A reverse colonization
September 20, 2010

The recent financial crisis has reversed colonization, or as long term historians would like to put it, has put the record straight again. India and China are re-emerging to dominate trade, acquiring masses of wealth and generating innovative, educated talent.

Owning to lower valuations of foreign companies and higher domestic forex reserves, an increasing number of Indian and Chinese companies are buying out established, first world companies to bolster their product portfolios and enhance productivity. In the recent past, several India and Chinese firms have acquired British companies. Tata’s bought Jaguar and Land Rover three years ago, last year, Ningxia Zhong-yin Cashmere Company, a cashmere supplier, bought Todd & Duncan, a specialist maker of finished cashmere yarn and three years ago China National Blue-star, a large Chinese, state-owned chemicals business bought a factory in Grimsby that was formerly part of Courtaulds, the chemicals business.

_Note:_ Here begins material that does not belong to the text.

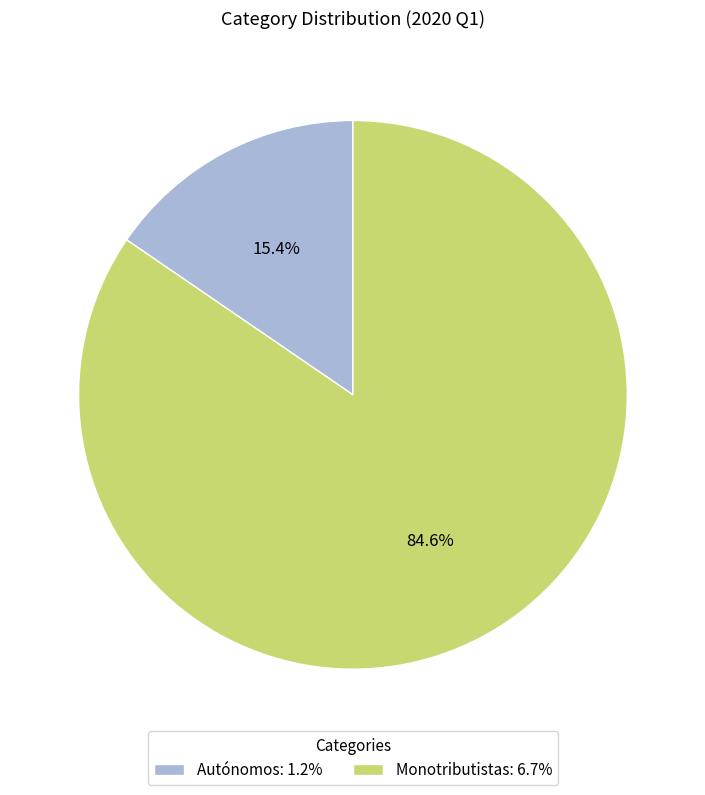

Count the number of slices in the pie.

2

More recent examples include an Indian buying the East India Company which controlled India’s trade with Britain and Chongqing Machinery & Electric Company purchasing Precision Technologies Group a British  machine tool manufacturer in April for US$31 million.

A century ago, Britain dominated both China and India, is responsible for getting the Chinese addicted to Indian opium, bringing tea from China to India, controlling and profiteering from the trade routes that existed and has build some of the best infrastructure that the two nations have till date, amongst many many other deeds and vices.

In acquiring British companies, both Indian and Chinese firms seek to gain access to improved technology, bigger markets, better brand portfolio’s,  and improved management skills. “My Chinese colleagues know that – with present levels of technology – they would be unable to make in China machine tools of the same level of sophistication that we are now producing in PTG’s British plants,” Tony Bannan, PTG’s chief executive told the Financial Times.

However now the tables are turning again, for the first 1,500 years of the past two millennia, India and China dominated the world’s economy. Around the time William The Conqueror was taking over England, more than half of the world’s GDP was being produced by India and China. However as the UK and US rose, India and China lost their share twenty years ago, China and India generated just 10 percent of the world’s economic growth, a decade ago, they generated 18 percent of the world’s growth. Nonetheless, coming a full circle, analysts predict China and India to rise again. A World Bank analysis predicts that both China and India could almost triple their economic output in the next 10 years or so. By the late 2020s, China can possibly overtake the U S as the world’s largest economy, followed by India as a close second. By 2030, India is expected to overtake China.